Gerardjan Rijnders, regisseur en voormalig artistiek leider Toneelgroep Amsterdam

Hugo was vanaf het begin in 1987 meer dan betrokken bij Toneelgroep Amsterdam (nu ITA). Niet alleen als een op z’n minst markant te noemen acteur, ook als schrijver van de door hemzelf gespeelde solovoorstellingen Zangles en Een Franse zanger. Hij bewerkte Werther Nieland van Gerard Reve voor het toneel en ook initieerde hij voorstellingen als Mijn diner met André, waarin hij samen speelde met Ramses Shaffy, en Ilias, op basis van de vertaling van zijn broer Gerard. Hugo hield van theater, van literatuur – van hem is de uitdrukking literatureluur, niet positief bedoeld uiteraard – en van wielrennen. Hugo was geobsedeerd door zijn en onze sterfelijkheid. Hugo is ons nu ontvallen. Ik zal hem missen.

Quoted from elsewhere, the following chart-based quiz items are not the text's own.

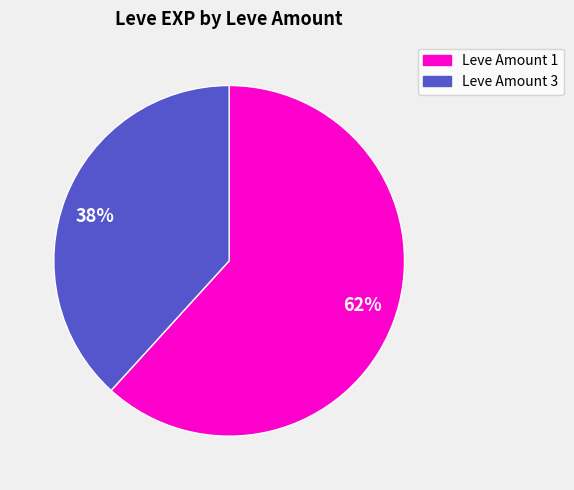

Combined, do Leve Amount 3 and Leve Amount 1 account for over 50%?

Yes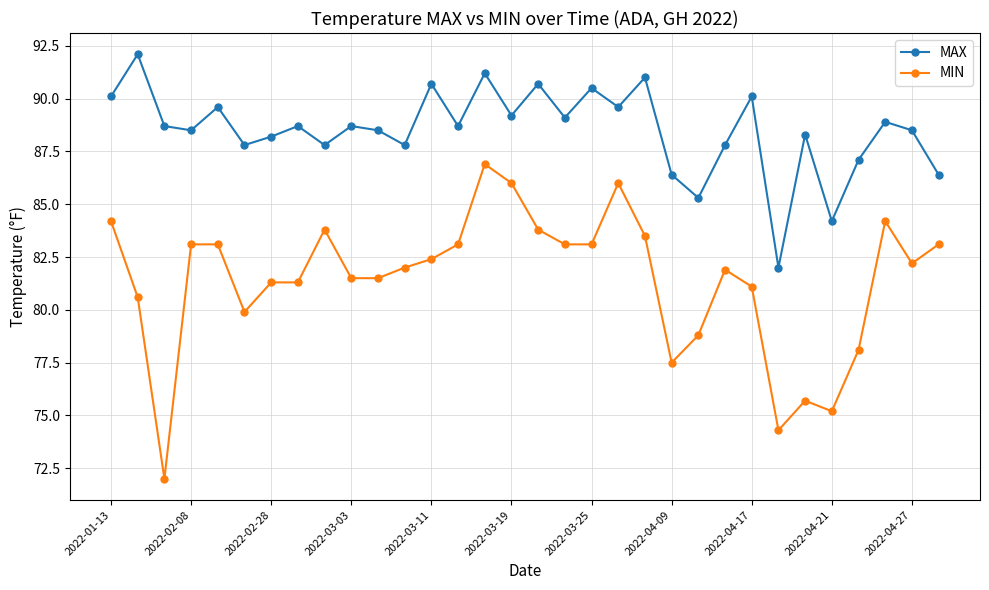

Which series has the largest total across all categories?

MAX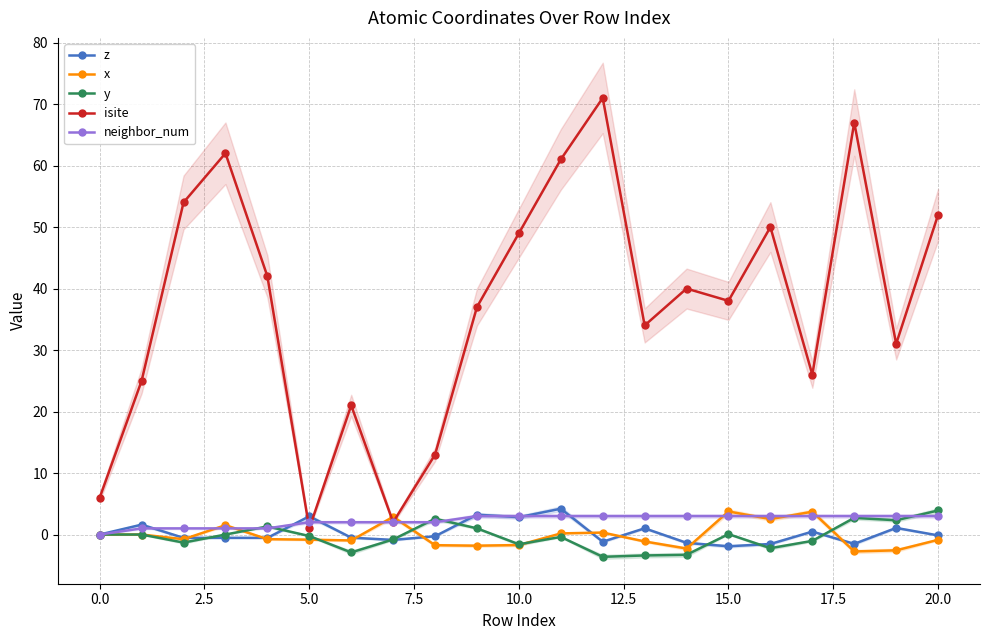

How many data points in neighbor_num are less than 3?

9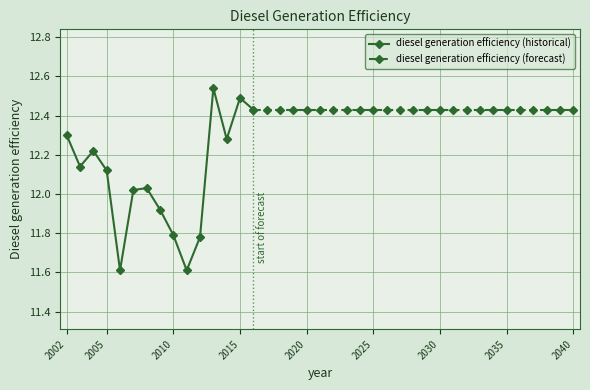

Reading right to left, extract all data points from this chart.

12.4	12.5	12.3	12.5	11.8	11.6	11.8	11.9	12.0	12.0	11.6	12.1	12.2	12.1	12.3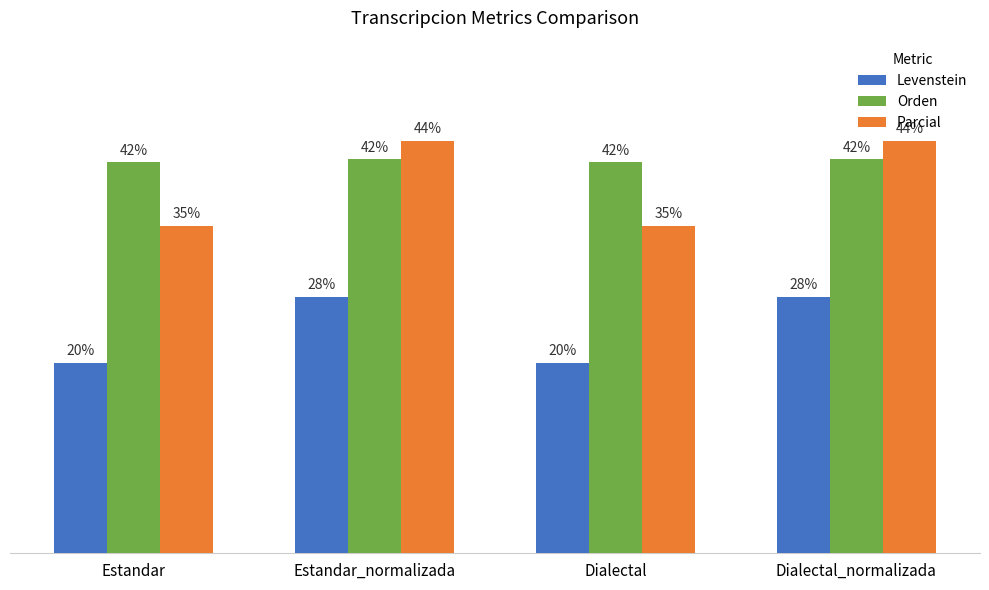

Are the bars horizontal?

No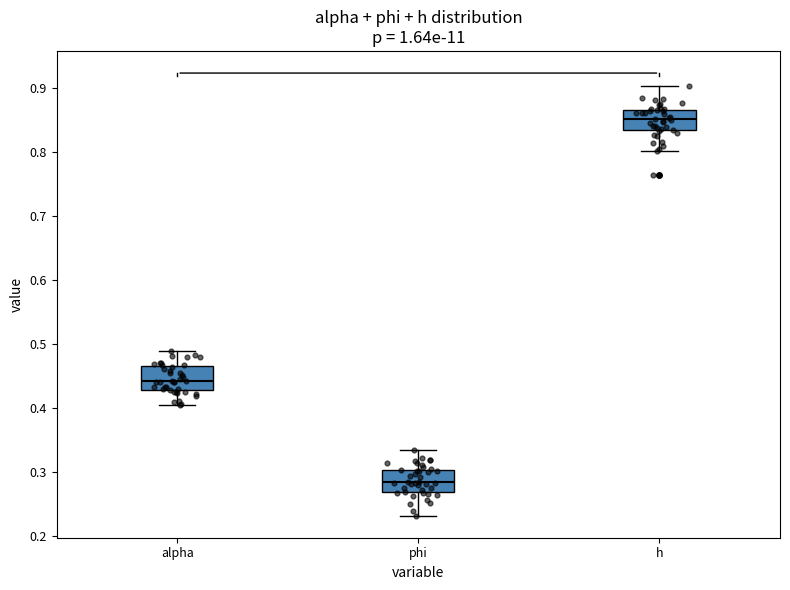

Reading left to right, transcribe this box plot: for each box, give where its median line is, the range the box spans, and where its two whiskers end, as read against the y-axis. The values are not printed on the chart, so give them approximately, as read against the axis.

alpha: median 0.44, box 0.43 to 0.47, whiskers 0.41 to 0.49
phi: median 0.28, box 0.27 to 0.30, whiskers 0.23 to 0.33
h: median 0.85, box 0.83 to 0.87, whiskers 0.80 to 0.90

Hans Kesting, acteur ITA Ensemble

Ik heb nadat Hugo ziek werd nog enkele fijne ontmoetingen met hem gehad. Op een keer keek hij me aan en zei: ‘We hebben samen toch veel plezier gehad, hé, Hans?’ – ‘Ja, Hugo, dat hebben we, ontzettend veel plezier.’ Ik werkte voor het eerst met hem in 1987 toen Gerardjan Rijnders Terug in de woestijn van Koltès regisseerde. Hugo en ik lagen samen in een bed. Tijdens een repetitie vertelde hij me over zijn driftige vader. Dat waren dramatische verhalen maar hij vertelde ze erg beeldend en met veel humor. Daar heeft hij me keer op keer erg mee laten lachen. Zelfspot had Hugo ook, wat belangrijk is in dit vak waarin mensen zichzelf soms pijnlijk serieus nemen. Hugo appte me ooit: ‘De dood is een lul.’ Waarvan akte.